* **What this task involves**
Leaving out the pictures, output each record exactly as it stands.

*** Source data Section Begins ***

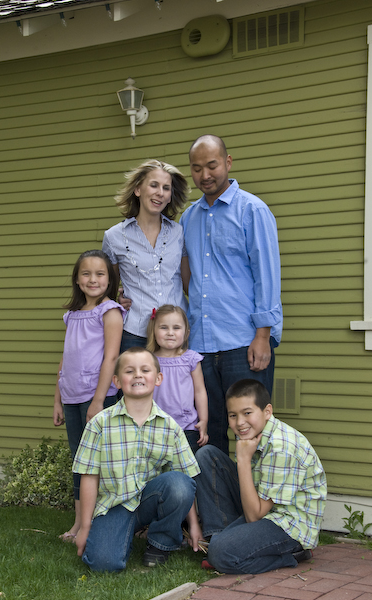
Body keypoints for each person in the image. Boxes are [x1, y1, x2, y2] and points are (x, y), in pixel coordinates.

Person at [180, 134, 283, 455]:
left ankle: (252, 491)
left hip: (244, 342)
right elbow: (184, 276)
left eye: (212, 165)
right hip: (201, 345)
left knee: (251, 432)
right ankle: (217, 491)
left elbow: (267, 275)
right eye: (197, 168)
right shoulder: (188, 218)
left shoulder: (252, 210)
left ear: (227, 162)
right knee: (208, 433)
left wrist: (263, 335)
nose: (205, 175)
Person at [72, 347, 202, 572]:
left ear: (158, 378)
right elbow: (89, 477)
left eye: (145, 370)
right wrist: (84, 527)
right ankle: (118, 534)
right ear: (117, 381)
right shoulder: (100, 424)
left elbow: (185, 480)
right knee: (104, 564)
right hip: (114, 505)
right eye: (129, 371)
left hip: (149, 500)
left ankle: (160, 544)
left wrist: (194, 525)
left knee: (179, 483)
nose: (138, 375)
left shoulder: (170, 427)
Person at [194, 379, 327, 574]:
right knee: (207, 456)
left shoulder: (282, 448)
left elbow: (255, 516)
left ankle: (293, 554)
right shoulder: (252, 431)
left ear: (267, 411)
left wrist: (243, 459)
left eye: (247, 413)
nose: (240, 422)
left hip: (288, 524)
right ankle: (220, 538)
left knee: (222, 554)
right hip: (261, 505)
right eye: (233, 415)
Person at [53, 249, 126, 542]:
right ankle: (78, 522)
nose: (93, 279)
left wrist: (98, 400)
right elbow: (65, 359)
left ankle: (101, 522)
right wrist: (57, 399)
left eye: (100, 274)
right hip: (71, 396)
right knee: (79, 460)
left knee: (98, 461)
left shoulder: (110, 312)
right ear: (77, 279)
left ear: (110, 280)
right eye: (86, 273)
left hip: (96, 397)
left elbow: (111, 358)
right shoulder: (72, 315)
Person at [102, 159, 190, 352]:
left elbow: (188, 284)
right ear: (138, 190)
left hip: (175, 333)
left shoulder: (179, 233)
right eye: (154, 185)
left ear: (170, 196)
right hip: (134, 333)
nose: (160, 193)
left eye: (166, 188)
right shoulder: (113, 237)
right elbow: (107, 291)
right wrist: (118, 301)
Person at [146, 304, 208, 453]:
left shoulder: (191, 359)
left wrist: (204, 420)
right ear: (154, 331)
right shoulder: (148, 360)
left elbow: (200, 391)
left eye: (176, 328)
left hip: (187, 427)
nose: (170, 333)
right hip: (155, 427)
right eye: (164, 327)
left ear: (186, 333)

*** Source data Section Ends ***

* **Your response**
Body keypoints for each person in the image. Boxes are [x1, y1, x2, y2] and points are (x, y), in pixel coordinates.

Person at [180, 134, 283, 455]:
left ankle: (252, 491)
left hip: (244, 342)
right elbow: (184, 276)
left eye: (212, 165)
right hip: (201, 345)
left knee: (251, 432)
right ankle: (217, 491)
left elbow: (267, 275)
right eye: (197, 168)
right shoulder: (188, 218)
left shoulder: (252, 210)
left ear: (227, 162)
right knee: (208, 433)
left wrist: (263, 335)
nose: (205, 175)
Person at [72, 347, 202, 572]:
left ear: (158, 378)
right elbow: (89, 477)
left eye: (145, 370)
right wrist: (84, 527)
right ankle: (118, 534)
right ear: (117, 381)
right shoulder: (100, 424)
left elbow: (185, 480)
right knee: (104, 564)
right hip: (114, 505)
right eye: (129, 371)
left hip: (149, 500)
left ankle: (160, 544)
left wrist: (194, 525)
left knee: (179, 483)
nose: (138, 375)
left shoulder: (170, 427)
Person at [194, 379, 327, 574]:
right knee: (207, 456)
left shoulder: (282, 448)
left elbow: (255, 516)
left ankle: (293, 554)
right shoulder: (252, 431)
left ear: (267, 411)
left wrist: (243, 459)
left eye: (247, 413)
nose: (240, 422)
left hip: (288, 524)
right ankle: (220, 538)
left knee: (222, 554)
right hip: (261, 505)
right eye: (233, 415)
Person at [53, 249, 126, 542]:
right ankle: (78, 522)
nose: (93, 279)
left wrist: (98, 400)
right elbow: (65, 359)
left ankle: (101, 522)
right wrist: (57, 399)
left eye: (100, 274)
right hip: (71, 396)
right knee: (79, 460)
left knee: (98, 461)
left shoulder: (110, 312)
right ear: (77, 279)
left ear: (110, 280)
right eye: (86, 273)
left hip: (96, 397)
left elbow: (111, 358)
right shoulder: (72, 315)
Person at [102, 159, 190, 352]:
left elbow: (188, 284)
right ear: (138, 190)
left hip: (175, 333)
left shoulder: (179, 233)
right eye: (154, 185)
left ear: (170, 196)
right hip: (134, 333)
nose: (160, 193)
left eye: (166, 188)
right shoulder: (113, 237)
right elbow: (107, 291)
right wrist: (118, 301)
Person at [146, 304, 208, 453]:
left shoulder: (191, 359)
left wrist: (204, 420)
right ear: (154, 331)
right shoulder: (148, 360)
left elbow: (200, 391)
left eye: (176, 328)
left hip: (187, 427)
nose: (170, 333)
right hip: (155, 427)
right eye: (164, 327)
left ear: (186, 333)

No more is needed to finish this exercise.